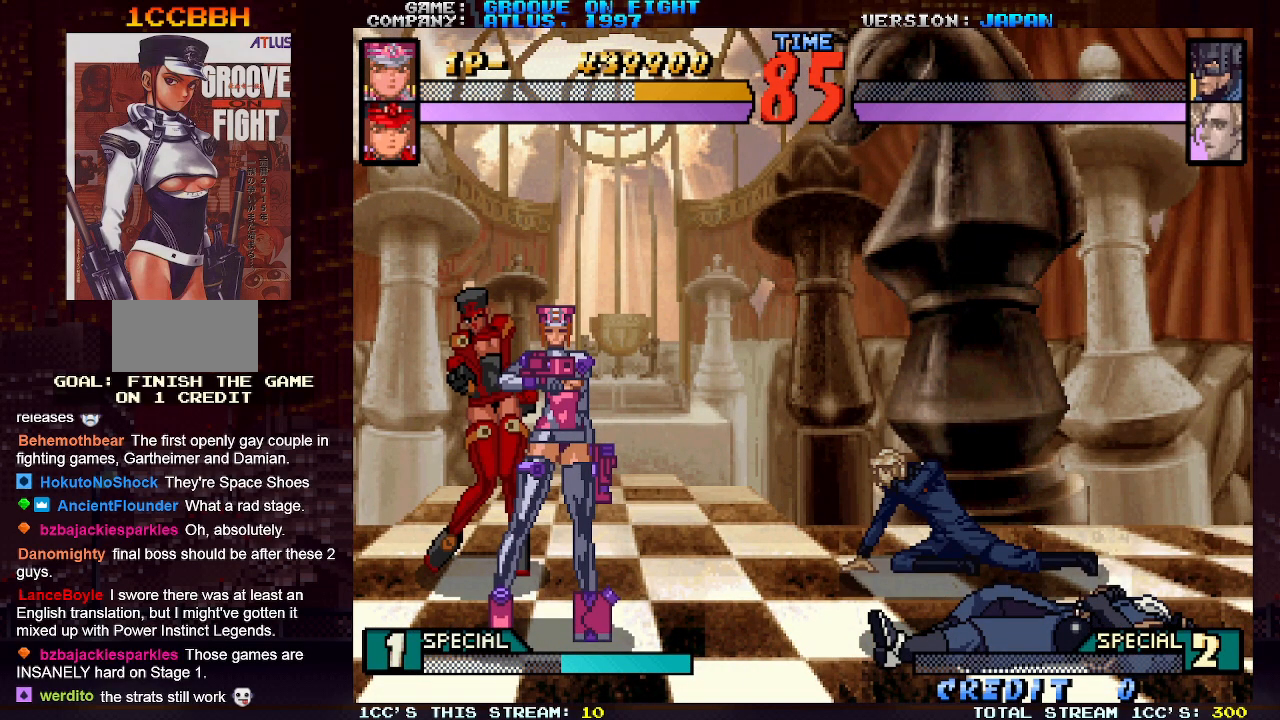
{"buttons": [], "left_stick": "center", "events": [[17, "left_stick", "center"]]}
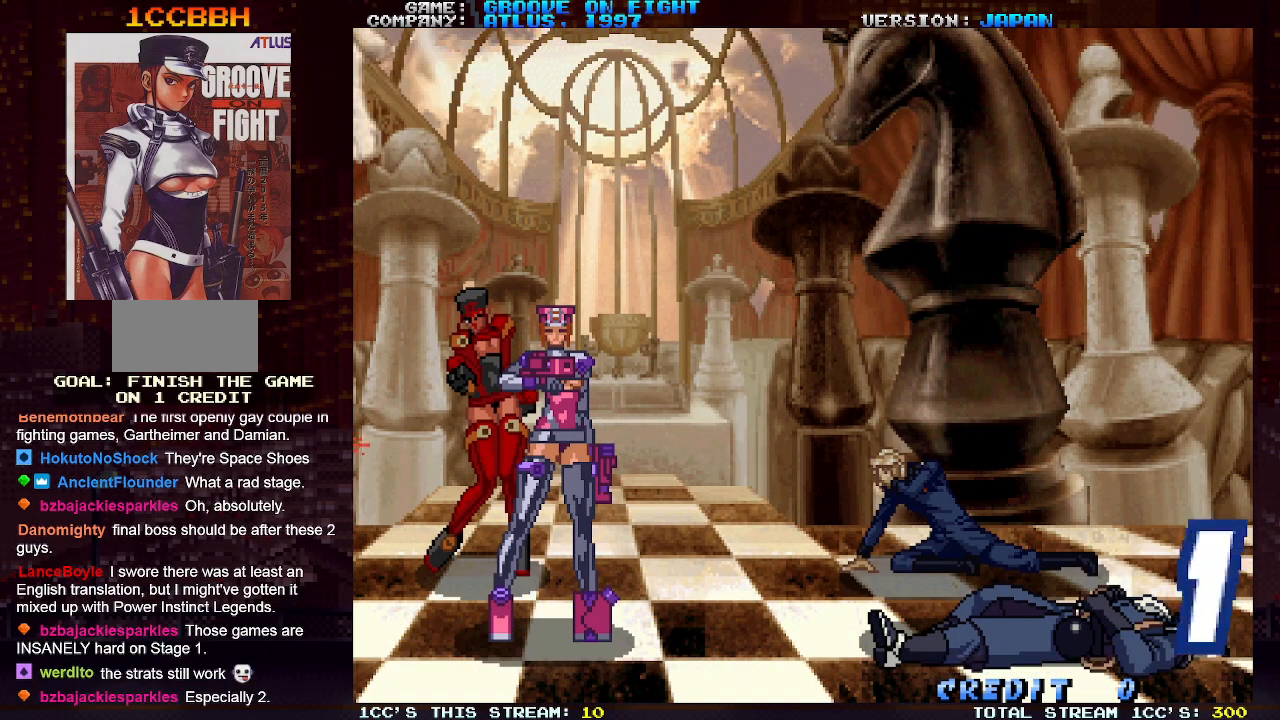
{"buttons": [], "left_stick": "center", "events": []}
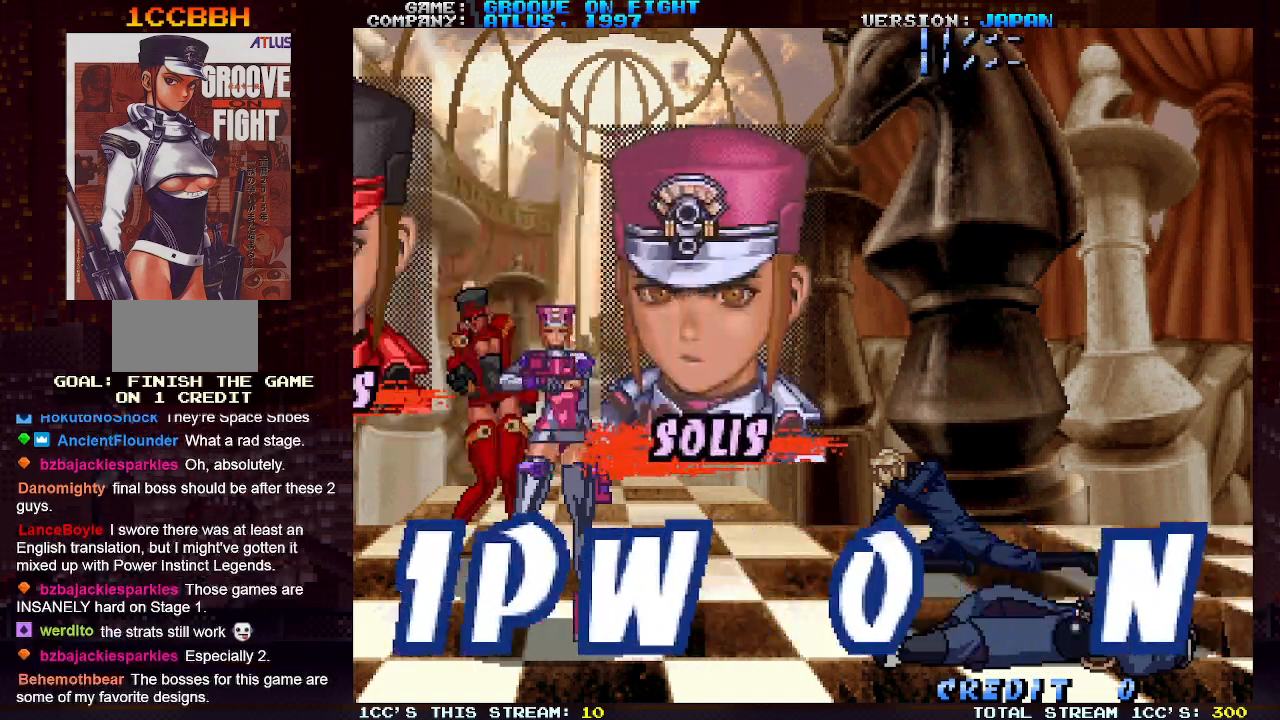
{"buttons": [], "left_stick": "center", "events": []}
+ + + + +
# PROMPT:
Go through the listing above and quote it exactly, apart from its images.

# EXERCISE RESPONSE:
{"buttons": [], "left_stick": "center", "events": [[17, "left_stick", "center"]]}
{"buttons": [], "left_stick": "center", "events": []}
{"buttons": [], "left_stick": "center", "events": []}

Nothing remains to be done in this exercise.